■ **The data**:

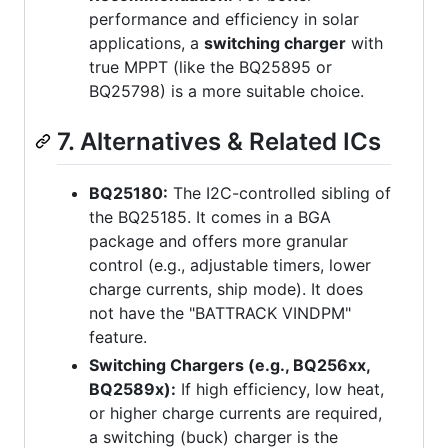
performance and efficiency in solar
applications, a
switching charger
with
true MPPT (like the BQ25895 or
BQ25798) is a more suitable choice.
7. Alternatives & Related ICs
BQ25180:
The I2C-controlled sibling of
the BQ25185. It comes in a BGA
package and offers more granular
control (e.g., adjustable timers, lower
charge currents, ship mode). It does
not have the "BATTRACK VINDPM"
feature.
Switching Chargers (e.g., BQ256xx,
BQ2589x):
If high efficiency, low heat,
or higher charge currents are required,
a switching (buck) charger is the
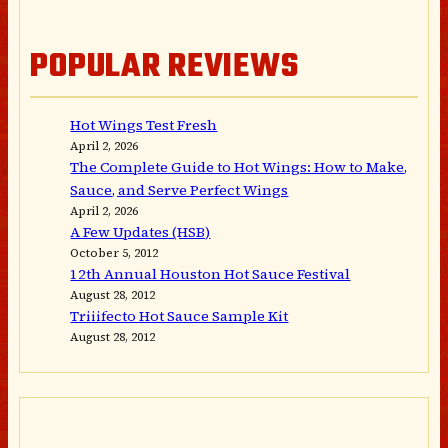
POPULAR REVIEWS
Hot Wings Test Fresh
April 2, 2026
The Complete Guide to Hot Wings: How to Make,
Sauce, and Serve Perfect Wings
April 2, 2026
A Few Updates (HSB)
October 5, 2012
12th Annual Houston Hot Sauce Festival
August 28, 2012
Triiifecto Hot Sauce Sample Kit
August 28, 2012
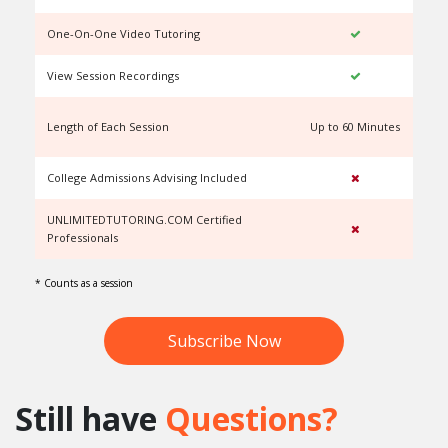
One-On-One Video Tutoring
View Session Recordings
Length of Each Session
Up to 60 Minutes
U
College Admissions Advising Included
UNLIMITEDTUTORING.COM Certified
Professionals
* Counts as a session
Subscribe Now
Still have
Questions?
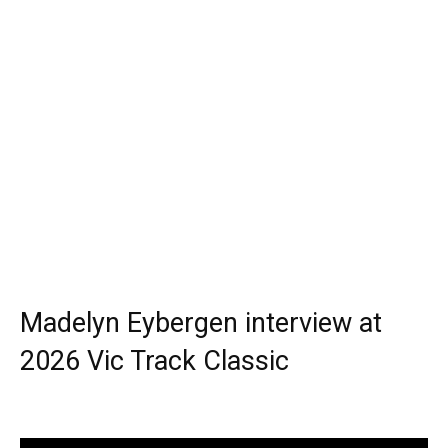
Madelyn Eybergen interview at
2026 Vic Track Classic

■ **Job**: Exactly as they appear, repeat the lines from the one containing "Length of Each Session" through the last line of the entries, counting both ends. Pictures stay out.

■ **Solution for this task**:
Length of Each Session
Up to 60 Minutes
U
College Admissions Advising Included
UNLIMITEDTUTORING.COM Certified
Professionals
* Counts as a session
Subscribe Now
Still have
Questions?
Madelyn Eybergen interview at
2026 Vic Track Classic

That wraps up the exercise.